*Entries supplied*:
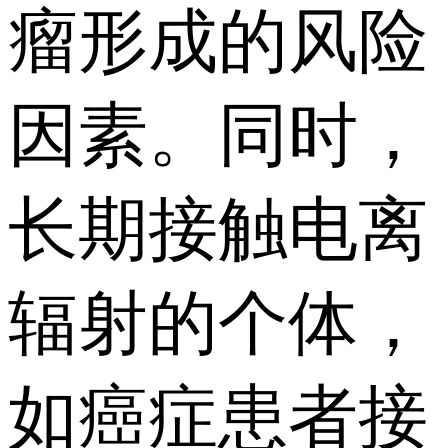
瘤形成的风险
因素。同时，
长期接触电离
辐射的个体，
如癌症患者接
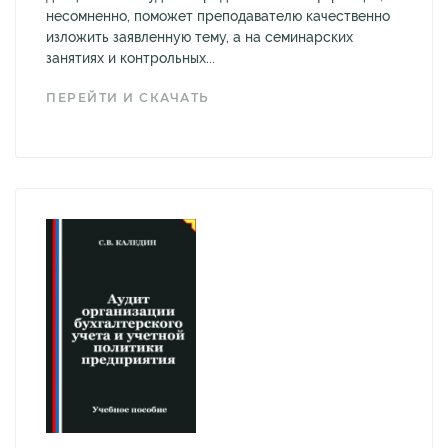
несомненно, поможет преподавателю качественно
изложить заявленную тему, а на семинарских
занятиях и контрольных...
ПЕРЕЙТИ И СКАЧАТЬ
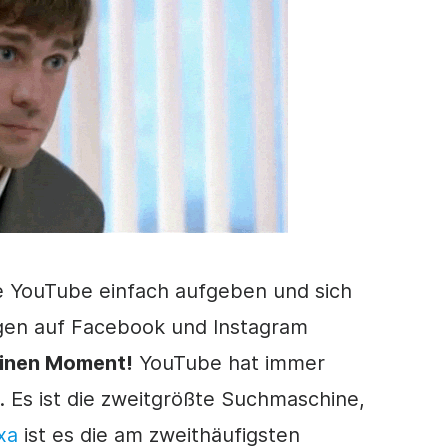
ie YouTube einfach aufgeben und sich
gen
auf Facebook und Instagram
einen Moment!
YouTube hat immer
. Es ist die zweitgrößte Suchmaschine,
xa
ist es die am zweithäufigsten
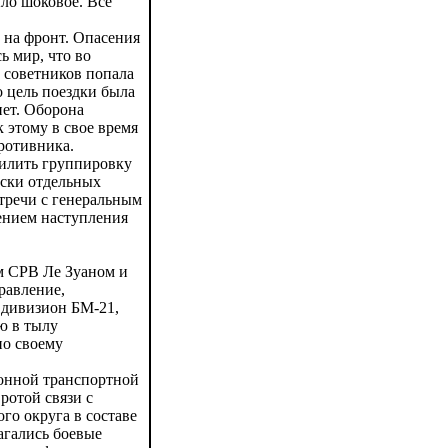
ыло шоковое. Все
 на фронт. Опасения
ь мир, что во
 советников попала
о цель поездки была
нет. Оборона
 этому в свое время
ротивника.
силить группировку
оски отдельных
тречи с генеральным
ением наступления
м СРВ Ле Зуаном и
равление,
 дивизион БМ-21,
ю в тылу
по своему
онной транспортной
ротой связи с
го округа в составе
агались боевые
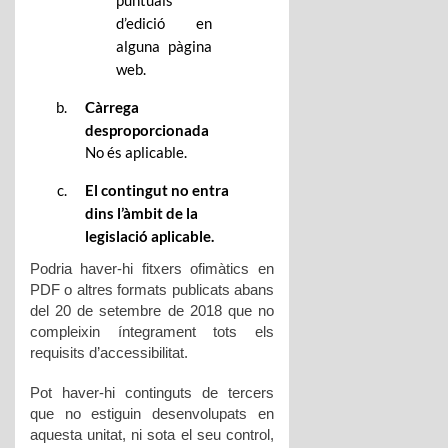
d’edició en
alguna pàgina
web.
Càrrega
desproporcionada
No és aplicable.
El contingut no entra
dins l’àmbit de la
legislació aplicable.
Podria haver-hi fitxers ofimàtics en
PDF o altres formats publicats abans
del 20 de setembre de 2018 que no
compleixin íntegrament tots els
requisits d’accessibilitat.
Pot haver-hi continguts de tercers
que no estiguin desenvolupats en
aquesta unitat, ni sota el seu control,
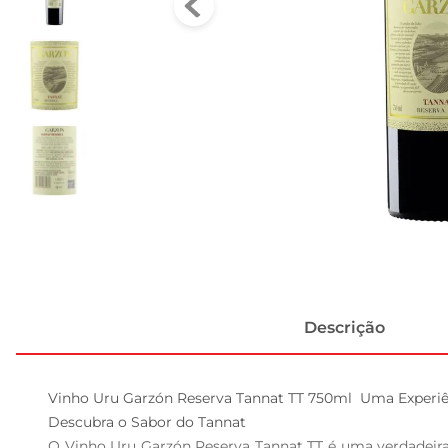
Descrição
Vinho Uru Garzón Reserva Tannat TT 750ml  Uma Experiê
Descubra o Sabor do Tannat  

O Vinho Uru Garzón Reserva Tannat TT é uma verdadeira 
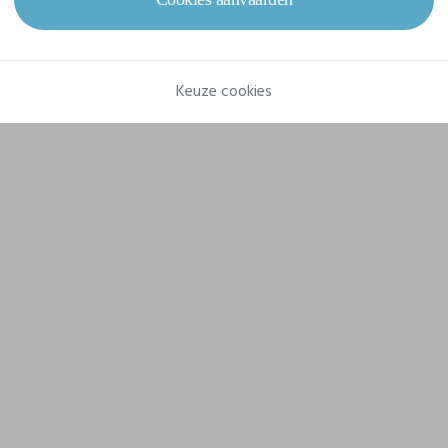
Samenstelling
77% Polyester Recycled, 23% Elastane
Keuze cookies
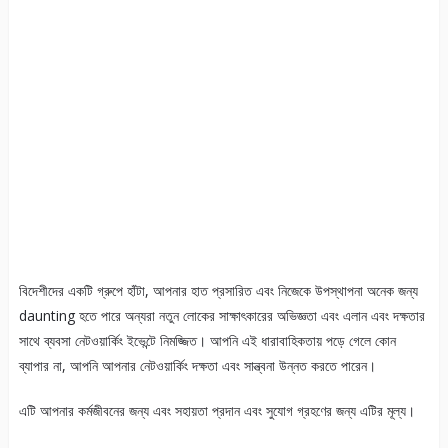
বিদেশীদের একটি গ্রুপে হাঁটা, আপনার হাত প্রসারিত এবং নিজেকে উপস্থাপনা অনেক জন্য
daunting হতে পারে অন্যরা নতুন লোকের সাক্ষাৎকারের অভিজ্ঞতা এবং এলান এবং দক্ষতার
সাথে ব্যবসা নেটওয়ার্কিং ইভেন্টে নিমজ্জিত। আপনি এই ধারাবাহিকতায় পড়ে গেলে কোন
ব্যাপার না, আপনি আপনার নেটওয়ার্কিং দক্ষতা এবং সান্ত্বনা উন্নত করতে পারেন।
এটি আপনার কর্মজীবনের জন্য এবং সহায়তা প্রদান এবং সুযোগ গ্রহণের জন্য এটির মূল্য।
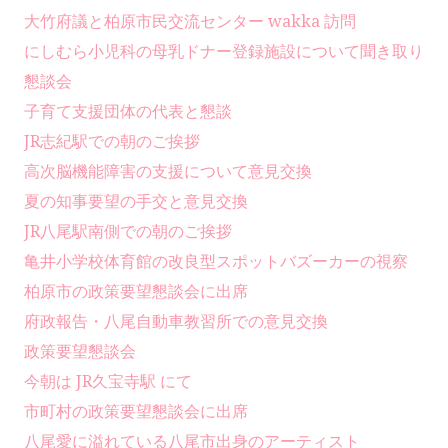
大竹府議と柏原市民交流センター wakka 訪問
にしむら小児科の母乳ドナー登録施設について聞き取り
懇談会
子育て支援団体の代表と懇談
JR志紀駅での朝のご挨拶
高次脳機能障害の支援について意見交換
夏の知事要望の手交と意見交換
JR八尾駅南側での朝のご挨拶
亀井小学校体育館の改良型スポットバズーカーの視察
柏原市の政策要望懇談会に出席
府政報告・八尾自動車教習所での意見交換
政策要望懇談会
今朝は JR久宝寺駅 にて
市町村の政策要望懇談会に出席
八尾愛に溢れている八尾市出身のアーティスト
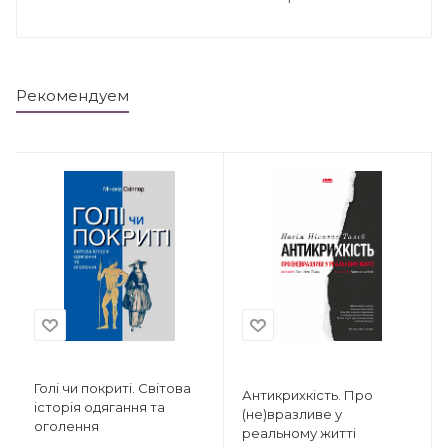
Рекомендуем
Голі чи покриті. Світова
Антикрихкість. Про
історія одягання та
(не)вразливе у
оголення
реальному житті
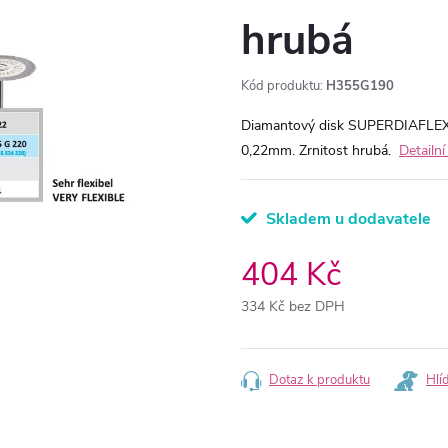
hrubá
Kód produktu:
H355G190
Diamantový disk SUPERDIAFLEX 
0,22mm. Zrnitost hrubá.
Detailn
Skladem u dodavatele
404 Kč
334 Kč bez DPH
Měrná
cena:
Dotaz k produktu
Hlí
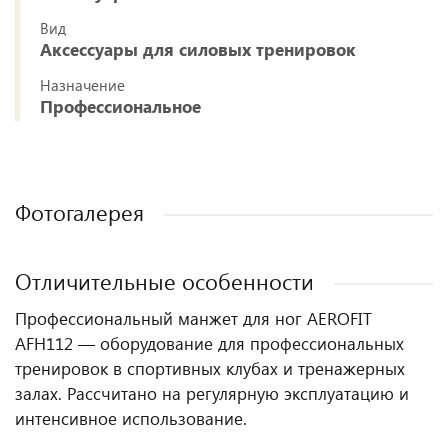
Вид
Аксессуары для силовых тренировок
Назначение
Профессиональное
Фотогалерея
Отличительные особенности
Профессиональный манжет для ног AEROFIT
AFH112 — оборудование для профессиональных
тренировок в спортивных клубах и тренажерных
залах. Рассчитано на регулярную эксплуатацию и
интенсивное использование.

*Exercise*: Locate "市町村の政策要望懇談会に出席" in the listing above, then print exactly the lines from that line through the final one, omitting all pictures.

*Task result*:
市町村の政策要望懇談会に出席
八尾愛に溢れている八尾市出身のアーティスト
Рекомендуем
Голі чи покриті. Світова
Антикрихкість. Про
історія одягання та
(не)вразливе у
оголення
реальному житті
hrubá
Kód produktu:
H355G190
Diamantový disk SUPERDIAFLEX 
0,22mm. Zrnitost hrubá.
Detailn
Skladem u dodavatele
404 Kč
334 Kč bez DPH
Měrná
cena:
Dotaz k produktu
Hlí
Вид
Аксессуары для силовых тренировок
Назначение
Профессиональное
Фотогалерея
Отличительные особенности
Профессиональный манжет для ног AEROFIT
AFH112 — оборудование для профессиональных
тренировок в спортивных клубах и тренажерных
залах. Рассчитано на регулярную эксплуатацию и
интенсивное использование.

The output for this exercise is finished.